What is 'Normal', anyway?

Yow! It's already well into May, and April got by without a post. It was a busy month, with a LOT of discovery tasks happening. I'll try to get a few more posts in this month to summarize. But first, I wanted to get this thought online...

Those who know me are not surprised if the come into a dark wiring closet, and find me sitting on a milk crate, staring at the 'blinkly lights'. (Frankly, I've startled plenty of people who don't know me this way!) Most just write it of as a fixation on blinky lights, but it is not. This is how I can 'visually spot trends' of activity on devices and interfaces. It's also a chance to remember which link status indicators are on, off, in an alarm condition. And, I'm also listening... to fans, air conditioner inlets, hard drive spindle bearings, modem speakers, relays clicking.

This is how I get to know what "Normal" looks like, sounds like, and smells like in the data center and wiring closets. (Yes, smell... does it 'usually' smell damp in this room? Is the 'ozone' smell something that's always here, or does it indicate a component failure. Scent is a strong trigger for memory!)

Knowing what is 'Normal' helps us spot what is unusual. When I have a network failure, I can go to the associated wiring closet and look, listen, and smell...I don't need to ponder "has that always been like this?", because I'll remember. "That light is usually blinking...so there isn't traffic on that interface!" Knowing what is normal is a key to fast troubleshooting.

The RRD tool has been a great resource for graphing monitoring data, allowing you to visualize 'normal', to see 'now', and to identify trends. You find this under MANY open source tools, such as MRTG, Cricket, Cacti, and many more.

But, can you tell what's 'normal' with a serial console? Yes, you can! The key is, you need to LOOK when things are operating normally. Look when the system/device/network is idle some night or weekend. Look again when backups are running. Look again when the network is busy, but not failing. Then, compare your notes, or, your LOGS!

You can do a LOT interactively, using a simple terminal emulator and a cable. You have a lot more flexibility with a Console Server and multiple Telnet sessions (for example, you can monitor many consoles simultaneously, and cut-and-paste between them). The real benefits are had when you combine the console servers with a Serial Console Management Application such as Conserver, or ConsoleWorks, and you can compare historic data with today's results.
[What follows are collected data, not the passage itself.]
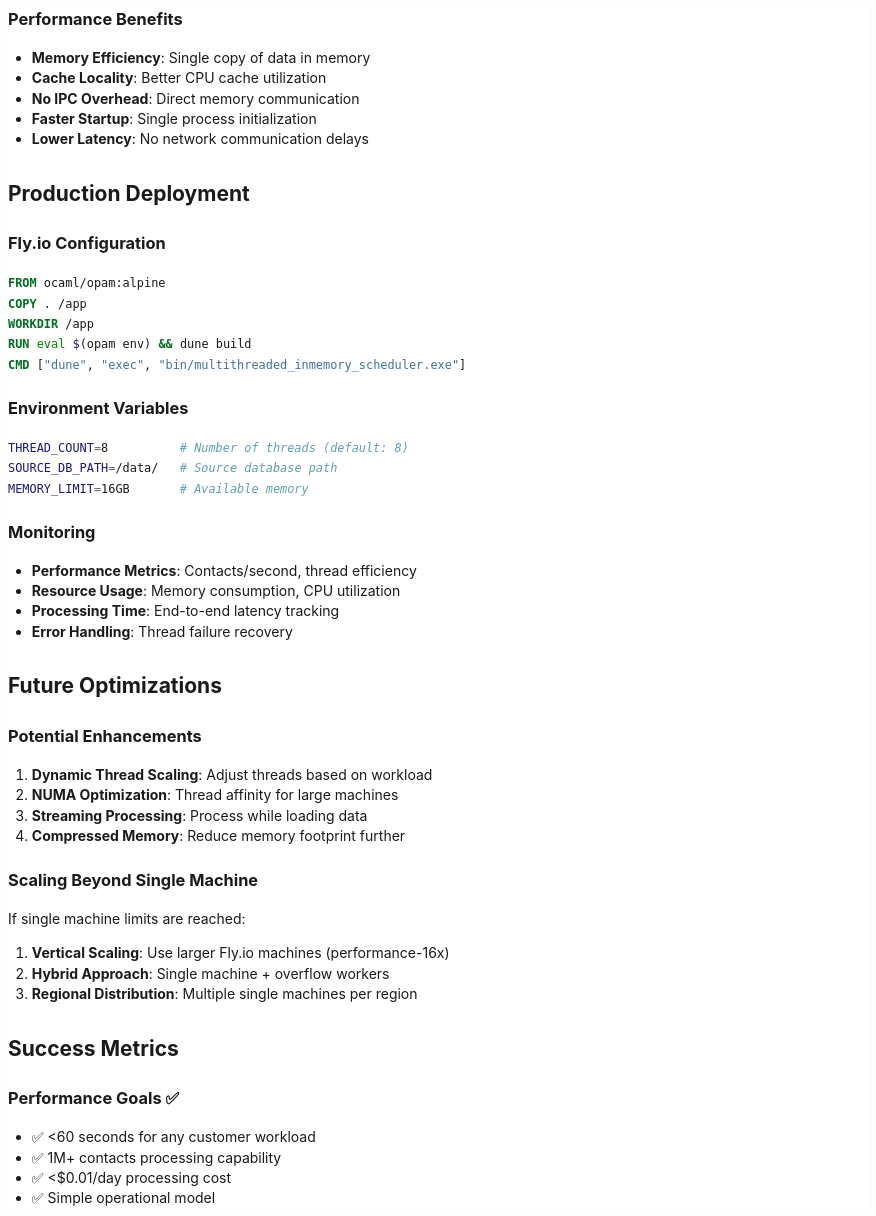 ### Performance Benefits
- **Memory Efficiency**: Single copy of data in memory
- **Cache Locality**: Better CPU cache utilization
- **No IPC Overhead**: Direct memory communication
- **Faster Startup**: Single process initialization
- **Lower Latency**: No network communication delays

## Production Deployment

### Fly.io Configuration
```dockerfile
FROM ocaml/opam:alpine
COPY . /app
WORKDIR /app
RUN eval $(opam env) && dune build
CMD ["dune", "exec", "bin/multithreaded_inmemory_scheduler.exe"]
```

### Environment Variables
```bash
THREAD_COUNT=8          # Number of threads (default: 8)
SOURCE_DB_PATH=/data/   # Source database path
MEMORY_LIMIT=16GB       # Available memory
```

### Monitoring
- **Performance Metrics**: Contacts/second, thread efficiency
- **Resource Usage**: Memory consumption, CPU utilization
- **Processing Time**: End-to-end latency tracking
- **Error Handling**: Thread failure recovery

## Future Optimizations

### Potential Enhancements
1. **Dynamic Thread Scaling**: Adjust threads based on workload
2. **NUMA Optimization**: Thread affinity for large machines
3. **Streaming Processing**: Process while loading data
4. **Compressed Memory**: Reduce memory footprint further

### Scaling Beyond Single Machine
If single machine limits are reached:
1. **Vertical Scaling**: Use larger Fly.io machines (performance-16x)
2. **Hybrid Approach**: Single machine + overflow workers
3. **Regional Distribution**: Multiple single machines per region

## Success Metrics

### Performance Goals ✅
- ✅ <60 seconds for any customer workload
- ✅ 1M+ contacts processing capability
- ✅ <$0.01/day processing cost
- ✅ Simple operational model
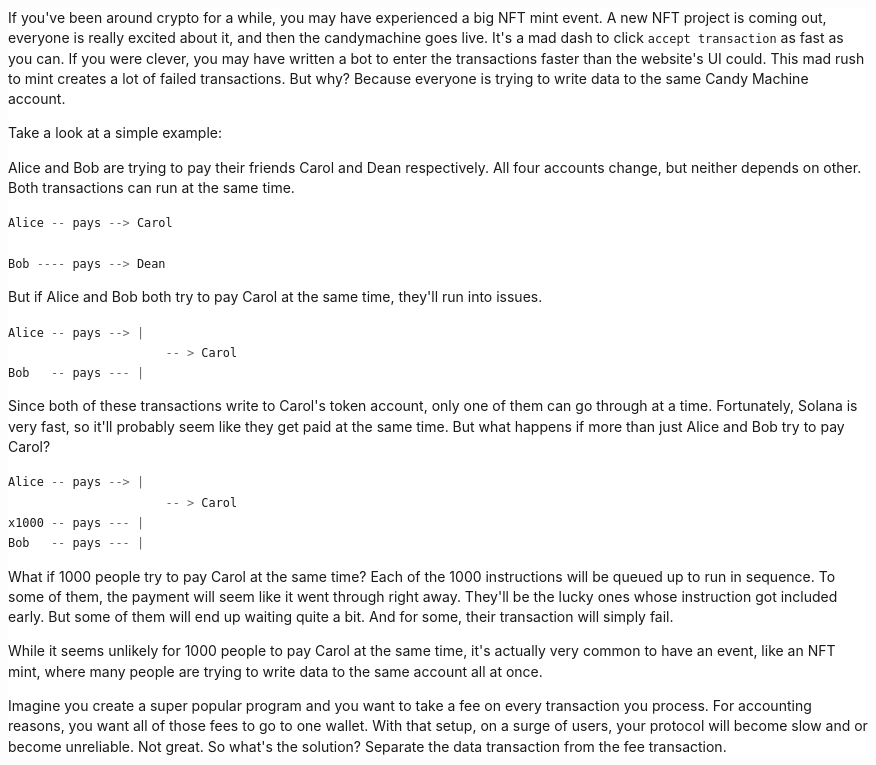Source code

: If you've been around crypto for a while, you may have experienced a big NFT
mint event. A new NFT project is coming out, everyone is really excited about
it, and then the candymachine goes live. It's a mad dash to click
`accept transaction` as fast as you can. If you were clever, you may have
written a bot to enter the transactions faster than the website's UI could. This
mad rush to mint creates a lot of failed transactions. But why? Because everyone
is trying to write data to the same Candy Machine account.

Take a look at a simple example:

Alice and Bob are trying to pay their friends Carol and Dean respectively. All
four accounts change, but neither depends on other. Both transactions can run at
the same time.

```rust
Alice -- pays --> Carol

Bob ---- pays --> Dean
```

But if Alice and Bob both try to pay Carol at the same time, they'll run into
issues.

```rust
Alice -- pays --> |
                      -- > Carol
Bob   -- pays --- |
```

Since both of these transactions write to Carol's token account, only one of
them can go through at a time. Fortunately, Solana is very fast, so it'll
probably seem like they get paid at the same time. But what happens if more than
just Alice and Bob try to pay Carol?

```rust
Alice -- pays --> |
                      -- > Carol
x1000 -- pays --- |
Bob   -- pays --- |
```

What if 1000 people try to pay Carol at the same time? Each of the 1000
instructions will be queued up to run in sequence. To some of them, the payment
will seem like it went through right away. They'll be the lucky ones whose
instruction got included early. But some of them will end up waiting quite a
bit. And for some, their transaction will simply fail.

While it seems unlikely for 1000 people to pay Carol at the same time, it's
actually very common to have an event, like an NFT mint, where many people are
trying to write data to the same account all at once.

Imagine you create a super popular program and you want to take a fee on every
transaction you process. For accounting reasons, you want all of those fees to
go to one wallet. With that setup, on a surge of users, your protocol will
become slow and or become unreliable. Not great. So what's the solution?
Separate the data transaction from the fee transaction.
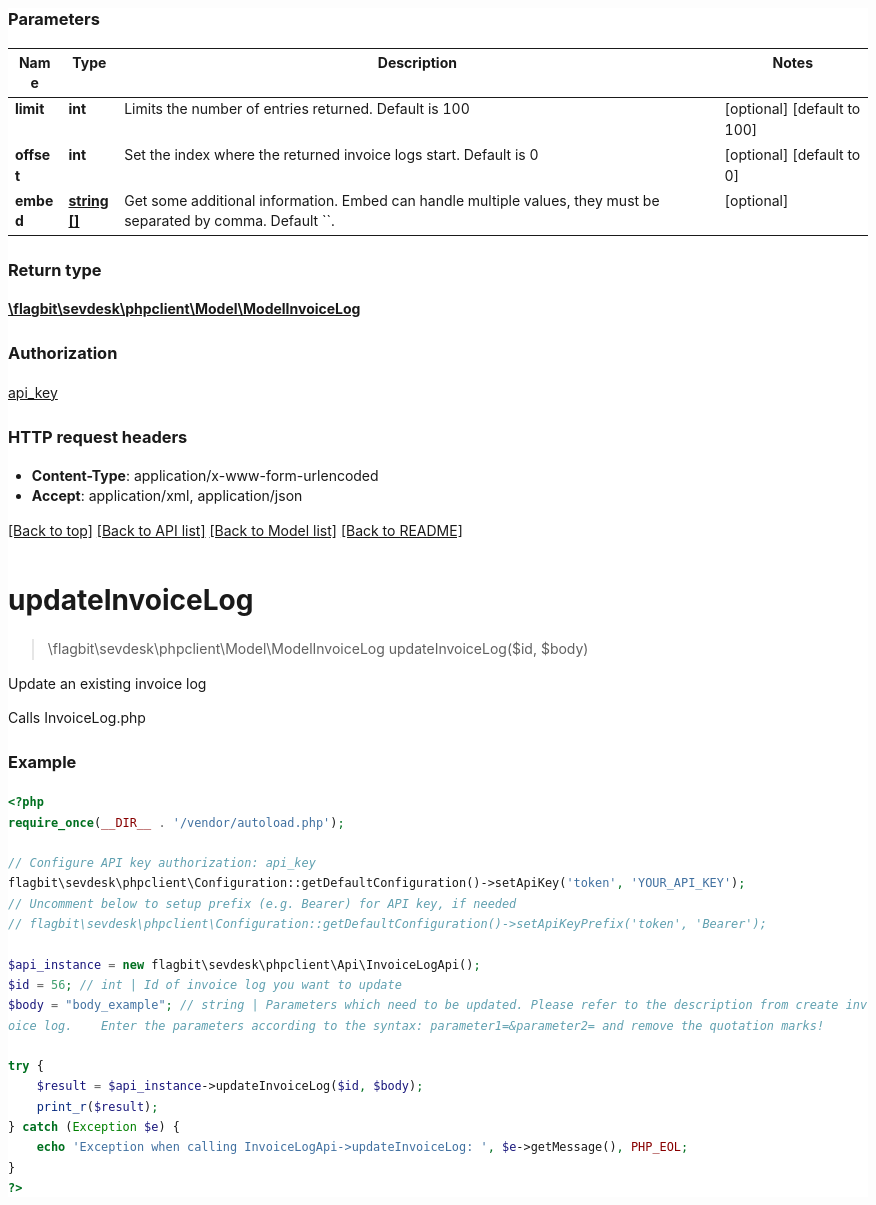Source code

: ### Parameters

Name | Type | Description  | Notes
------------- | ------------- | ------------- | -------------
 **limit** | **int**| Limits the number of entries returned. Default is 100 | [optional] [default to 100]
 **offset** | **int**| Set the index where the returned invoice logs start. Default is 0 | [optional] [default to 0]
 **embed** | [**string[]**](../Model/string.md)| Get some additional information. Embed can handle multiple values, they must be separated by comma. Default &#x60;&#x60;. | [optional]

### Return type

[**\flagbit\sevdesk\phpclient\Model\ModelInvoiceLog**](../Model/ModelInvoiceLog.md)

### Authorization

[api_key](../../README.md#api_key)

### HTTP request headers

 - **Content-Type**: application/x-www-form-urlencoded
 - **Accept**: application/xml, application/json

[[Back to top]](#) [[Back to API list]](../../README.md#documentation-for-api-endpoints) [[Back to Model list]](../../README.md#documentation-for-models) [[Back to README]](../../README.md)

# **updateInvoiceLog**
> \flagbit\sevdesk\phpclient\Model\ModelInvoiceLog updateInvoiceLog($id, $body)

Update an existing invoice log

Calls InvoiceLog.php

### Example
```php
<?php
require_once(__DIR__ . '/vendor/autoload.php');

// Configure API key authorization: api_key
flagbit\sevdesk\phpclient\Configuration::getDefaultConfiguration()->setApiKey('token', 'YOUR_API_KEY');
// Uncomment below to setup prefix (e.g. Bearer) for API key, if needed
// flagbit\sevdesk\phpclient\Configuration::getDefaultConfiguration()->setApiKeyPrefix('token', 'Bearer');

$api_instance = new flagbit\sevdesk\phpclient\Api\InvoiceLogApi();
$id = 56; // int | Id of invoice log you want to update
$body = "body_example"; // string | Parameters which need to be updated. Please refer to the description from create invoice log.    Enter the parameters according to the syntax: parameter1=&parameter2= and remove the quotation marks!

try {
    $result = $api_instance->updateInvoiceLog($id, $body);
    print_r($result);
} catch (Exception $e) {
    echo 'Exception when calling InvoiceLogApi->updateInvoiceLog: ', $e->getMessage(), PHP_EOL;
}
?>
```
I have a handful of devices which have "diagnostics' ports, that only the field engineers will use. They are not for normal use by customers. However, when you connect to these ports, you can find some of the devices are 'beaconing' about events, or reporting regular status messages. Even if the port doesn't say much, if you hit a carriage return, you'll probably get a prompt...doing this occasionally will tell you it's still alive. And, sometimes, you can also leverage the simple diagnostics that are built in. It's good to have a baseline log of what the devices are reporting to these diagnostics when they are healthy, so you can compare them if the device starts misbehaving.

But, to do any of these things, you need to start by looking when things are working as expected, doing their job the way you want them to. That's when you want to get your first look, and save that data for later comparison. (Speaking of comparing log data, try SPLUNK! Check out splunkbase, and the SPLUNK Forums! Splunk is worth a few blog articles by itself...later.)

The bottom line: Do you KNOW what you are missing? Do you WANT to know? Then LOOK!